**** Information ****

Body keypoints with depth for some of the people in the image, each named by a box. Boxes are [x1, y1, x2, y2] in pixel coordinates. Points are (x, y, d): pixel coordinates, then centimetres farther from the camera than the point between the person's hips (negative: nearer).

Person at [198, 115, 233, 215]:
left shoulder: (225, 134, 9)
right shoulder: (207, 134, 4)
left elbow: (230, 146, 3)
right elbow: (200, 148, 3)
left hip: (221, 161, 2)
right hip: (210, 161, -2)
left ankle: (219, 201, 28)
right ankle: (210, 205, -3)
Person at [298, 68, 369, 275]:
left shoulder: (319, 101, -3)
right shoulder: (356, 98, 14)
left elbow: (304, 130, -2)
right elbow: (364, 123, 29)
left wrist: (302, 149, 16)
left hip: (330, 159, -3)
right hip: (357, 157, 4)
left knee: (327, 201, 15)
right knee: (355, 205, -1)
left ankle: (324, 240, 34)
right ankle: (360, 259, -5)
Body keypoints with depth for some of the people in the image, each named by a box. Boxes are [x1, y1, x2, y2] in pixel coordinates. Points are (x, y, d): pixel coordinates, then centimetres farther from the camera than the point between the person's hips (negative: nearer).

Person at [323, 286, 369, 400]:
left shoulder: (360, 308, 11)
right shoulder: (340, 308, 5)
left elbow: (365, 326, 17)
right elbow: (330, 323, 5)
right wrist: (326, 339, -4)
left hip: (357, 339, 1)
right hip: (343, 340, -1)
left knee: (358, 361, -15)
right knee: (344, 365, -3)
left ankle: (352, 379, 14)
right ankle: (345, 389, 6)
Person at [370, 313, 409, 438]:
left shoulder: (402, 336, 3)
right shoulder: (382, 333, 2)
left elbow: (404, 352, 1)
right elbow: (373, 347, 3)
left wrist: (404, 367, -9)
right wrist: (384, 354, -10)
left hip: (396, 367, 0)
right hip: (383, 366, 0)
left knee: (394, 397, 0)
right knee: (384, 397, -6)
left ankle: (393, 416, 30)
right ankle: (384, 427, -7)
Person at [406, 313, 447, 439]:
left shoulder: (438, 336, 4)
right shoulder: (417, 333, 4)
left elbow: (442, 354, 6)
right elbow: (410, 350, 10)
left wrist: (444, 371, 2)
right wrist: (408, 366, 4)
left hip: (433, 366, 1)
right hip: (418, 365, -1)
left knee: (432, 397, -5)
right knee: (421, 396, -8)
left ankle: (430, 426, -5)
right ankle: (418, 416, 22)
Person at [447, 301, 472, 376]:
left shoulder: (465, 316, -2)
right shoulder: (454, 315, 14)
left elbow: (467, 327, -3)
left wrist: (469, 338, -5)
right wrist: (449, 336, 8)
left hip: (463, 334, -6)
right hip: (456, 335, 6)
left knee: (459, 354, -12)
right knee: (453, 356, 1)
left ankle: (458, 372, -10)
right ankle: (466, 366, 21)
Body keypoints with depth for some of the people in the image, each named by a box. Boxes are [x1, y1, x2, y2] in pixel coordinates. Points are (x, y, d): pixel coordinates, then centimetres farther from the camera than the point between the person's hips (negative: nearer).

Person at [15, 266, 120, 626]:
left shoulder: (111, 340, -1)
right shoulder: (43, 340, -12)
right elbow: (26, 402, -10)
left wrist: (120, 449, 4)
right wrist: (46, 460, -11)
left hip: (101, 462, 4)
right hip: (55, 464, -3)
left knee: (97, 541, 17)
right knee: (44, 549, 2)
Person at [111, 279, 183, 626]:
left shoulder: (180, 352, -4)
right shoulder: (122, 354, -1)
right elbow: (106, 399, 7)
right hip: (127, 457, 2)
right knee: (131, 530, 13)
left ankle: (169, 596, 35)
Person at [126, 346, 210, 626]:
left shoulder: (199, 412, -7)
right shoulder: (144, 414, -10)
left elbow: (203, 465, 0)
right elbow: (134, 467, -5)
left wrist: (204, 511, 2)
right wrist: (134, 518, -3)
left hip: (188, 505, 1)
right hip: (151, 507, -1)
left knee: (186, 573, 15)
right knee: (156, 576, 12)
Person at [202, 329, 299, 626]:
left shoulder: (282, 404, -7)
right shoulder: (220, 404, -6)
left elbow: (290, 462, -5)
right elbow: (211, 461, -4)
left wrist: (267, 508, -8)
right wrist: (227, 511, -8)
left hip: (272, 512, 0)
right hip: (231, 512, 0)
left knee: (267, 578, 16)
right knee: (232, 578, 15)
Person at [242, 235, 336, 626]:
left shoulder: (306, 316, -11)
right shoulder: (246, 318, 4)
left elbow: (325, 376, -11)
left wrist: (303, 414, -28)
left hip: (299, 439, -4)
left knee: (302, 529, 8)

****
**** Information ****

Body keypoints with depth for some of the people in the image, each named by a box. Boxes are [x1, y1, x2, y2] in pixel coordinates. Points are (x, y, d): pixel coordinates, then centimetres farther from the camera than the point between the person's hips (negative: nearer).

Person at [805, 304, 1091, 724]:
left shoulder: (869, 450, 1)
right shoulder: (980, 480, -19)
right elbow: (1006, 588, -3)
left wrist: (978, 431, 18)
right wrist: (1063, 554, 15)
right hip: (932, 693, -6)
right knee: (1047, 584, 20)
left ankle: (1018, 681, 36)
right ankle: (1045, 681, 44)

****

What you will do: Please change "Person at" to "Figure at" in the items, starting at the line that has "left elbow: (365, 326, 17)" and stopping after the line that has "right knee: (44, 549, 2)". Give back only those lines, with everything else left unchanged.

Solution below:
left elbow: (365, 326, 17)
right elbow: (330, 323, 5)
right wrist: (326, 339, -4)
left hip: (357, 339, 1)
right hip: (343, 340, -1)
left knee: (358, 361, -15)
right knee: (344, 365, -3)
left ankle: (352, 379, 14)
right ankle: (345, 389, 6)
Figure at [370, 313, 409, 438]:
left shoulder: (402, 336, 3)
right shoulder: (382, 333, 2)
left elbow: (404, 352, 1)
right elbow: (373, 347, 3)
left wrist: (404, 367, -9)
right wrist: (384, 354, -10)
left hip: (396, 367, 0)
right hip: (383, 366, 0)
left knee: (394, 397, 0)
right knee: (384, 397, -6)
left ankle: (393, 416, 30)
right ankle: (384, 427, -7)
Figure at [406, 313, 447, 439]:
left shoulder: (438, 336, 4)
right shoulder: (417, 333, 4)
left elbow: (442, 354, 6)
right elbow: (410, 350, 10)
left wrist: (444, 371, 2)
right wrist: (408, 366, 4)
left hip: (433, 366, 1)
right hip: (418, 365, -1)
left knee: (432, 397, -5)
right knee: (421, 396, -8)
left ankle: (430, 426, -5)
right ankle: (418, 416, 22)
Figure at [447, 301, 472, 376]:
left shoulder: (465, 316, -2)
right shoulder: (454, 315, 14)
left elbow: (467, 327, -3)
left wrist: (469, 338, -5)
right wrist: (449, 336, 8)
left hip: (463, 334, -6)
right hip: (456, 335, 6)
left knee: (459, 354, -12)
right knee: (453, 356, 1)
left ankle: (458, 372, -10)
right ankle: (466, 366, 21)
Body keypoints with depth for some of the people in the image, each named by a box. Boxes are [x1, y1, x2, y2] in pixel coordinates. Points are (x, y, d): pixel coordinates, then centimetres farther from the camera than the point between the person's hips (negative: nearer).

Figure at [15, 266, 120, 626]:
left shoulder: (111, 340, -1)
right shoulder: (43, 340, -12)
right elbow: (26, 402, -10)
left wrist: (120, 449, 4)
right wrist: (46, 460, -11)
left hip: (101, 462, 4)
right hip: (55, 464, -3)
left knee: (97, 541, 17)
right knee: (44, 549, 2)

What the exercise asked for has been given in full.